Processo constituinte no Chile: entre a fadiga e a saturação
Todos nós vivenciamos a fadiga pandêmica. E nós, chilenos, também conhecemos a fadiga constitucional. Após o despertar social de outubro de 2019, 80% dos eleitores decidiram iniciar o processo para uma nova Constituição, agora redigida em um regime democrático, para substituir a de 1980, escrita durante a ditadura de Pinochet e reformada em 2005 durante o governo de Ricardo Lagos.
Já estamos na segunda tentativa. A primeira fracassou quando, em setembro do ano passado, 62% dos eleitores decidiram rejeitar a proposta elaborada pela Convenção Constitucional. Assim, o Chile se juntou ao pequeno grupo de 6% dos países que rejeitaram uma proposta de Constituição em um referendo democrático.
A partir de então, teve início uma árdua e frágil negociação que culminou com um novo processo. O anterior fracassou por vários motivos e um deles é central: o caráter partidário de sua proposta e o distanciamento de seu conteúdo do senso comum do corpo político chileno.
Todos os chilenos agora se perguntam se teremos sucesso na nova rodada. As regras do novo processo parecem dar garantias suficientes para chegar a um texto apartidário e de aprovação ampla e massiva, não estivéssemos sofrendo de uma fadiga constitucional.
O resultado é um alto nível de desconfiança e baixa crença no futuro do processo. Uma combinação arriscada, que se traduz em desinteresse cético. Acrescente-se a isso que o Conselho Constitucional ficou sob o controle de um único setor político, como no processo anterior, só que agora de lado contrário, à direita. Além disso, um novo partido de extrema-direita ganhou assentos suficientes para ter poder de veto. Se o próximo texto também for partidário, corre o risco de ser rejeitado novamente.
O novo processo foi definido sob regras muito diferentes do anterior.
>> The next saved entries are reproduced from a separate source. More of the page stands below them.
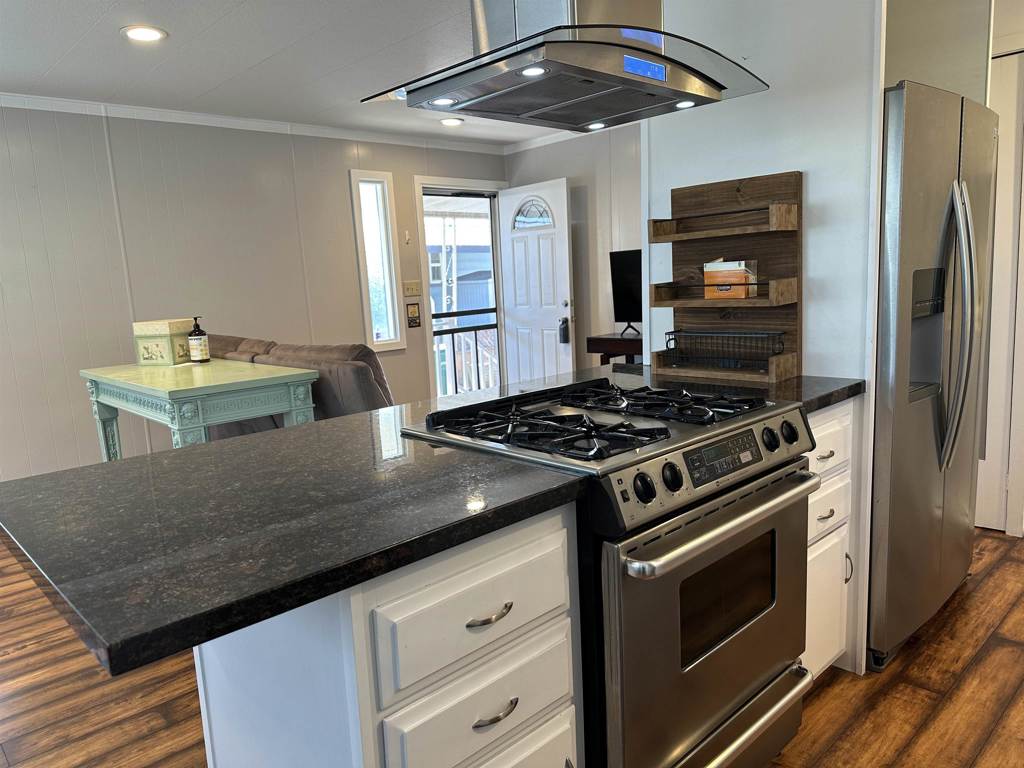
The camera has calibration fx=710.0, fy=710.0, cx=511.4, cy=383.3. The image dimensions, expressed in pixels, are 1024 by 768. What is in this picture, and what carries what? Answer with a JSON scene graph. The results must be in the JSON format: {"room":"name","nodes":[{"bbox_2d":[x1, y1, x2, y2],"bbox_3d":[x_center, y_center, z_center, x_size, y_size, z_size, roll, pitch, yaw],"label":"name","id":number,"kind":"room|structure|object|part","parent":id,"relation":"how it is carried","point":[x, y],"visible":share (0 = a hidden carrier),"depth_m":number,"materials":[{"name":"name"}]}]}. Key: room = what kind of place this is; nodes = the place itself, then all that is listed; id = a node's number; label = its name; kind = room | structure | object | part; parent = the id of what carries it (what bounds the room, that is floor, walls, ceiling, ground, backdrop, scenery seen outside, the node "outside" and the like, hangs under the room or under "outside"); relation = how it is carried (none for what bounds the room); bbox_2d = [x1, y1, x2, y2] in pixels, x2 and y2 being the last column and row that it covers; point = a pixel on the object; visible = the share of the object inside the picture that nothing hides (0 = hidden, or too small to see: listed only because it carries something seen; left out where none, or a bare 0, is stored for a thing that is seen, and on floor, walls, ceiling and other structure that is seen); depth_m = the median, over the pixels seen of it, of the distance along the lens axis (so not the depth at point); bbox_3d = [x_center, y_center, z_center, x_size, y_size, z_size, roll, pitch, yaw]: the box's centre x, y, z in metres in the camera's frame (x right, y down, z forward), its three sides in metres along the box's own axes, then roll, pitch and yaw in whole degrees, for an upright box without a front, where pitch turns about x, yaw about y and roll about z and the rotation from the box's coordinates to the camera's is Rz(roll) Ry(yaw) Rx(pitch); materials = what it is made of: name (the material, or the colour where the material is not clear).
{"room":"kitchen","nodes":[
{"label":"kitchen","id":0,"kind":"room"},
{"bbox_2d":[0,104,507,480],"bbox_3d":[-2.561,-0.428,4.282,7.000,2.450,0.130,-11,12,-42],"label":"left wall","id":1,"kind":"structure","parent":0,"point":[90,418],"depth_m":4.47,"materials":[{"name":"paint"}]},
{"bbox_2d":[0,92,506,154],"bbox_3d":[-0.678,-1.456,2.549,6.842,0.072,4.261,-11,12,-42],"label":"crown molding","id":2,"kind":"structure","parent":1,"relation":"attached to","point":[174,115],"depth_m":4.83,"materials":[{"name":"white paint"}]},
{"bbox_2d":[350,170,403,351],"bbox_3d":[-1.078,-0.937,5.602,0.343,1.378,0.119,-11,12,-42],"label":"window","id":3,"kind":"structure","parent":1,"relation":"in","point":[391,321],"depth_m":5.62,"materials":[{"name":"glass"}]},
{"bbox_2d":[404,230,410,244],"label":"wall hook","id":4,"kind":"object","parent":1,"relation":"attached to","point":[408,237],"visible":0.98,"depth_m":5.71,"materials":[{"name":"white"}]},
{"bbox_2d":[403,280,420,296],"bbox_3d":[-0.810,-0.776,5.789,0.155,0.123,0.019,-11,12,-42],"label":"light switch","id":5,"kind":"object","parent":1,"relation":"attached to","point":[412,289],"visible":0.98,"depth_m":5.79,"materials":[{"name":"beige plastic"}]},
{"bbox_2d":[406,302,420,327],"bbox_3d":[-0.801,-0.565,5.793,0.114,0.204,0.019,-11,12,-42],"label":"wall sign","id":6,"kind":"object","parent":1,"relation":"attached to","point":[412,310],"visible":0.99,"depth_m":5.78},
{"bbox_2d":[413,176,508,397],"bbox_3d":[-0.417,-0.700,6.349,1.068,2.119,0.166,-11,12,-42],"label":"door frame","id":7,"kind":"structure","parent":1,"relation":"in","point":[435,181],"depth_m":6.05,"materials":[{"name":"white paint"}]},
{"bbox_2d":[498,177,574,385],"bbox_3d":[0.207,-0.699,6.252,0.150,2.054,0.799,-11,12,-42],"label":"front door","id":8,"kind":"structure","parent":7,"relation":"attached to","point":[507,203],"depth_m":6.19,"materials":[{"name":"white paint"}]},
{"bbox_3d":[0.179,-1.483,6.231,0.067,0.272,0.440,-11,12,-42],"label":"fanlight window","id":9,"kind":"part","parent":8,"relation":"part of","materials":[{"name":"glass"}]},
{"bbox_2d":[558,317,569,343],"bbox_3d":[0.443,-0.449,5.998,0.078,0.222,0.080,-11,12,-42],"label":"door lock","id":10,"kind":"object","parent":8,"relation":"attached to","point":[565,330],"visible":0.99,"depth_m":5.97,"materials":[{"name":"black metal"}]},
{"bbox_2d":[0,0,576,149],"bbox_3d":[-0.162,-1.451,1.767,7.049,0.102,6.882,-11,12,-42],"label":"ceiling","id":11,"kind":"structure","parent":0,"point":[47,63],"depth_m":3.50,"materials":[{"name":"white paint"}]},
{"bbox_2d":[121,25,167,42],"bbox_3d":[-1.622,-1.541,3.133,0.195,0.011,0.196,-11,12,-42],"label":"recessed light","id":12,"kind":"object","parent":11,"relation":"in","point":[151,33],"visible":0.99,"depth_m":3.12,"materials":[{"name":"white"}]},
{"bbox_2d":[439,116,464,126],"bbox_3d":[-0.445,-1.940,5.265,0.193,0.015,0.193,-11,12,-42],"label":"recessed light","id":13,"kind":"object","parent":11,"relation":"in","point":[450,121],"visible":0.98,"depth_m":5.24,"materials":[{"name":"white"}]},
{"bbox_2d":[360,0,769,133],"bbox_3d":[0.131,-1.004,1.656,0.796,0.670,0.579,-11,12,-42],"label":"range hood","id":14,"kind":"object","parent":11,"relation":"hanging from","point":[452,106],"visible":1,"depth_m":1.59,"materials":[{"name":"silver metal"}]},
{"bbox_2d":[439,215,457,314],"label":"porch post","id":15,"kind":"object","parent":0,"point":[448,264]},
{"bbox_2d":[0,525,1023,767],"bbox_3d":[-0.069,0.962,2.492,7.653,0.065,7.062,-11,12,-42],"label":"floor","id":16,"kind":"structure","parent":0,"point":[1008,719],"depth_m":2.20,"materials":[{"name":"brown wood"}]},
{"bbox_2d":[80,358,320,458],"bbox_3d":[-1.488,0.406,3.345,0.611,0.945,1.359,-11,12,-42],"label":"console table","id":17,"kind":"object","parent":16,"relation":"on","point":[198,424],"visible":0.67,"depth_m":2.95,"materials":[{"name":"teal wood"}]},
{"bbox_2d":[132,318,195,365],"bbox_3d":[-1.776,-0.220,3.664,0.237,0.214,0.226,0,9,18],"label":"decorative box","id":18,"kind":"object","parent":17,"relation":"on","point":[160,358],"visible":0.9,"depth_m":3.56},
{"bbox_2d":[187,317,210,362],"bbox_3d":[-1.577,-0.221,3.571,0.091,0.232,0.090,0,9,17],"label":"soap bottle","id":19,"kind":"object","parent":17,"relation":"on","point":[196,338],"visible":0.99,"depth_m":3.54,"materials":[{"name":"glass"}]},
{"bbox_2d":[199,335,393,436],"bbox_3d":[-1.078,0.243,3.939,0.968,1.033,1.946,-11,12,-42],"label":"sofa","id":20,"kind":"object","parent":16,"relation":"on","point":[376,371],"visible":0.19,"depth_m":3.29,"materials":[{"name":"fabric"}]},
{"bbox_2d":[192,501,580,767],"bbox_3d":[-0.277,0.674,1.424,0.473,0.905,0.705,-11,12,-42],"label":"base cabinet","id":21,"kind":"object","parent":16,"relation":"on","point":[492,569],"visible":0.61,"depth_m":1.17,"materials":[{"name":"white paint"}]},
{"bbox_2d":[0,376,588,678],"bbox_3d":[0.044,0.127,1.767,2.052,0.042,1.029,-11,12,-42],"label":"countertop","id":22,"kind":"structure","parent":21,"relation":"on","point":[28,480],"depth_m":1.19,"materials":[{"name":"black stone"}]},
{"bbox_3d":[-0.053,0.405,1.267,0.394,0.187,0.031,-11,12,-42],"label":"drawer","id":23,"kind":"part","parent":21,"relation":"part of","materials":[{"name":"white paint"}]},
{"bbox_3d":[-0.045,0.608,1.293,0.344,0.170,0.035,-11,12,-42],"label":"drawer","id":24,"kind":"part","parent":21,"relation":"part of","materials":[{"name":"white paint"}]},
{"bbox_3d":[-0.045,0.405,1.253,0.082,0.014,0.041,-11,12,-42],"label":"drawer pull","id":25,"kind":"part","parent":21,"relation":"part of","materials":[{"name":"silver metal"}]},
{"bbox_3d":[-0.034,0.586,1.277,0.085,0.014,0.037,-11,12,-42],"label":"drawer pull","id":26,"kind":"part","parent":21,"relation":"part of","materials":[{"name":"metal"}]},
{"bbox_2d":[399,375,819,767],"bbox_3d":[0.264,0.525,1.800,0.761,0.968,0.736,-11,12,-42],"label":"gas range","id":27,"kind":"object","parent":16,"relation":"on","point":[671,463],"visible":0.77,"depth_m":1.53,"materials":[{"name":"metal"}]},
{"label":"drawer","id":28,"kind":"part","parent":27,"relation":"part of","materials":[{"name":"silver"}]},
{"bbox_3d":[0.210,0.083,1.822,0.780,0.045,0.637,-11,12,-42],"label":"cooktop","id":29,"kind":"part","parent":27,"relation":"part of","materials":[{"name":"black metal"}]},
{"bbox_3d":[0.251,0.198,1.358,0.046,0.052,0.040,-11,12,-42],"label":"knob","id":30,"kind":"part","parent":27,"relation":"part of","materials":[{"name":"black plastic"}]},
{"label":"burner grate","id":31,"kind":"part","parent":27,"relation":"part of","materials":[{"name":"black metal"}]},
{"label":"knob","id":32,"kind":"part","parent":27,"relation":"part of","materials":[{"name":"black plastic"}]},
{"bbox_3d":[0.489,0.570,1.656,0.755,0.655,0.087,-11,12,-42],"label":"oven door","id":33,"kind":"part","parent":27,"relation":"part of","materials":[{"name":"silver metal"}]},
{"bbox_3d":[0.482,0.277,1.591,0.661,0.039,0.086,-11,12,-42],"label":"oven handle","id":34,"kind":"part","parent":27,"relation":"part of","materials":[{"name":"silver metal"}]},
{"bbox_3d":[0.457,0.155,1.549,0.244,0.067,0.049,-11,12,-42],"label":"control panel","id":35,"kind":"part","parent":27,"relation":"part of","materials":[{"name":"black"}]},
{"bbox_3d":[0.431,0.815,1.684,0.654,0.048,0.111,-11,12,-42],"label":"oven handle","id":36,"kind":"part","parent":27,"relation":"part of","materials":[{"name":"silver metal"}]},
{"bbox_3d":[0.620,0.136,1.725,0.046,0.051,0.042,-11,12,-42],"label":"knob","id":37,"kind":"part","parent":27,"relation":"part of","materials":[{"name":"black metal"}]},
{"bbox_3d":[0.682,0.123,1.769,0.044,0.051,0.041,-11,12,-42],"label":"knob","id":38,"kind":"part","parent":27,"relation":"part of","materials":[{"name":"black metal"}]},
{"bbox_2d":[587,333,643,364],"bbox_3d":[1.135,0.044,5.194,0.447,0.777,1.139,-11,12,-42],"label":"tv stand","id":39,"kind":"object","parent":16,"relation":"on","point":[628,349],"visible":0.22,"depth_m":5.26,"materials":[{"name":"brown wood"}]},
{"bbox_2d":[608,249,642,337],"bbox_3d":[1.049,-0.652,5.162,0.214,0.631,0.794,-11,12,-42],"label":"television","id":40,"kind":"object","parent":39,"relation":"on","point":[634,267],"visible":0.57,"depth_m":5.31,"materials":[{"name":"black plastic"}]},
{"bbox_2d":[801,397,856,677],"bbox_3d":[0.695,0.475,2.252,0.428,0.884,0.651,-11,12,-42],"label":"base cabinet","id":41,"kind":"object","parent":16,"relation":"on","point":[815,454],"visible":0.14,"depth_m":2.06,"materials":[{"name":"white paint"}]},
{"bbox_2d":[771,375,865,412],"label":"countertop","id":42,"kind":"structure","parent":41,"relation":"on","point":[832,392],"depth_m":2.08,"materials":[{"name":"black stone"}]},
{"bbox_3d":[0.876,0.202,2.004,0.072,0.013,0.041,-11,12,-42],"label":"drawer pull","id":43,"kind":"part","parent":41,"relation":"part of","materials":[{"name":"metal"}]},
{"bbox_3d":[0.886,0.372,2.028,0.065,0.015,0.040,-11,12,-42],"label":"drawer pull","id":44,"kind":"part","parent":41,"relation":"part of","materials":[{"name":"silver metal"}]},
{"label":"cabinet door","id":45,"kind":"part","parent":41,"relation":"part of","materials":[{"name":"white paint"}]},
{"bbox_3d":[0.903,0.365,2.067,0.269,0.144,0.052,-11,12,-42],"label":"drawer","id":46,"kind":"part","parent":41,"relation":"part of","materials":[{"name":"white paint"}]},
{"bbox_3d":[0.888,0.175,2.037,0.322,0.158,0.047,-11,12,-42],"label":"drawer","id":47,"kind":"part","parent":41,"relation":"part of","materials":[{"name":"white paint"}]},
{"bbox_3d":[1.016,0.561,2.164,0.018,0.099,0.028,-11,12,-42],"label":"cabinet handle","id":48,"kind":"part","parent":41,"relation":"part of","materials":[{"name":"silver metal"}]},
{"bbox_2d":[867,81,998,669],"bbox_3d":[1.276,-0.056,2.579,0.904,1.770,0.773,-11,12,-42],"label":"refrigerator","id":49,"kind":"object","parent":16,"relation":"on","point":[902,463],"visible":0.52,"depth_m":2.20,"materials":[{"name":"silver metal"}]},
{"bbox_3d":[1.430,-0.177,2.305,0.096,0.866,0.128,-11,12,-42],"label":"refrigerator handles","id":50,"kind":"part","parent":49,"relation":"part of","materials":[{"name":"silver metal"}]},
{"bbox_2d":[504,123,642,373],"bbox_3d":[1.259,-0.805,5.345,0.127,2.470,3.553,-11,12,-42],"label":"back wall","id":51,"kind":"structure","parent":0,"point":[522,155],"depth_m":5.80,"materials":[{"name":"grey paint"}]},
{"bbox_2d":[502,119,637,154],"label":"crown molding","id":52,"kind":"structure","parent":51,"relation":"attached to","point":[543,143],"depth_m":5.91,"materials":[{"name":"white paint"}]},
{"bbox_2d":[641,0,887,676],"bbox_3d":[0.829,-0.341,2.382,0.117,2.441,0.781,-11,12,-42],"label":"partition wall","id":53,"kind":"structure","parent":0,"point":[810,186],"depth_m":2.19,"materials":[{"name":"white paint"}]},
{"bbox_2d":[648,170,802,386],"bbox_3d":[0.680,-0.348,2.334,0.171,0.632,0.474,-11,12,-42],"label":"wooden shelf","id":54,"kind":"object","parent":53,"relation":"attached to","point":[715,192],"visible":0.9,"depth_m":2.33,"materials":[{"name":"brown wood"}]},
{"bbox_2d":[663,329,785,370],"bbox_3d":[0.697,-0.112,2.339,0.137,0.117,0.393,-11,12,-42],"label":"wire basket","id":55,"kind":"object","parent":54,"relation":"in","point":[675,338],"visible":0.98,"depth_m":2.32,"materials":[{"name":"black metal"}]},
{"bbox_2d":[703,259,756,299],"bbox_3d":[0.707,-0.341,2.304,0.095,0.122,0.157,-11,12,-42],"label":"wooden box","id":56,"kind":"object","parent":54,"relation":"in","point":[715,274],"visible":0.94,"depth_m":2.27,"materials":[{"name":"wood"}]},
{"bbox_2d":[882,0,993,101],"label":"upper cabinet","id":57,"kind":"object","parent":53,"relation":"attached to","point":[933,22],"visible":0.4,"depth_m":2.54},
{"bbox_2d":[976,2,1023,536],"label":"right wall","id":58,"kind":"structure","parent":0,"point":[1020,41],"depth_m":3.15,"materials":[{"name":"white paint"}]},
{"bbox_2d":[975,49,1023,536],"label":"closet door","id":59,"kind":"structure","parent":58,"relation":"in","point":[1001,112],"depth_m":3.17,"materials":[{"name":"white paint"}]},
{"label":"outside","id":60,"kind":"structure","parent":0,"visible":0},
{"bbox_2d":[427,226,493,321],"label":"neighboring building","id":61,"kind":"structure","parent":60,"point":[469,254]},
{"label":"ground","id":62,"kind":"structure","parent":60,"visible":0},
{"bbox_2d":[431,314,498,394],"bbox_3d":[-0.637,-0.139,6.903,2.867,0.992,0.083,-11,12,-42],"label":"porch railing","id":63,"kind":"object","parent":62,"relation":"on","point":[475,340],"visible":0.38,"depth_m":7.06,"materials":[{"name":"metal"}]}
]}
A primeira diferença é que o órgão eleito, o Conselho Constitucional, não trabalhará sobre uma folha em branco, mas sobre um projeto elaborado por uma Comissão de Especialistas indicada pelo Congresso. Essa etapa foi concluída no último 6 de junho.
A segunda, é que o quórum para aprovação de normas constitucionais caiu de 2/3 para 3/5.
A terceira, é que haverá uma votação final em cada etapa da redação do texto integral e não apenas das regras individuais.
A quarta, é que a Constituição deve conter alguns elementos mínimos, chamados bases constitucionais, cuja ausência pode ser alegada perante uma entidade externa de natureza técnica.
A quinta e última diferença, é que, face a divergências de opinião entre o Conselho Constitucional e a Comissão de Especialistas, a balança pende ligeiramente a favor desta última.
O trabalho da Comissão foi excepcional em termos de forma e substância. Houve arestas, mas sem perder o espírito cívico, resultando em um texto acordado que gera um consenso político transversal.
Entretanto, as forças do Conselho Constitucional manifestaram interesse em confrontar o texto e como seu trabalho apenas começou, ainda não sabemos ao certo se prevalecerá o espírito de acordos amplos ou a tensão de convicções irreconciliáveis. Eles só têm até 17 de novembro para processar suas diferenças e apresentar uma nova proposta para ser votada em 17 de dezembro.
O Conselho tem o desafio de não aumentar a fadiga constitucional, regenerar o interesse positivo dos chilenos no processo e propor um texto que gere amplo apoio da população, que nos permita sair da disputa constitucional. Se não der certo, entraremos em um caminho que poucos hoje ousam traçar: da fadiga podemos ir para a saturação.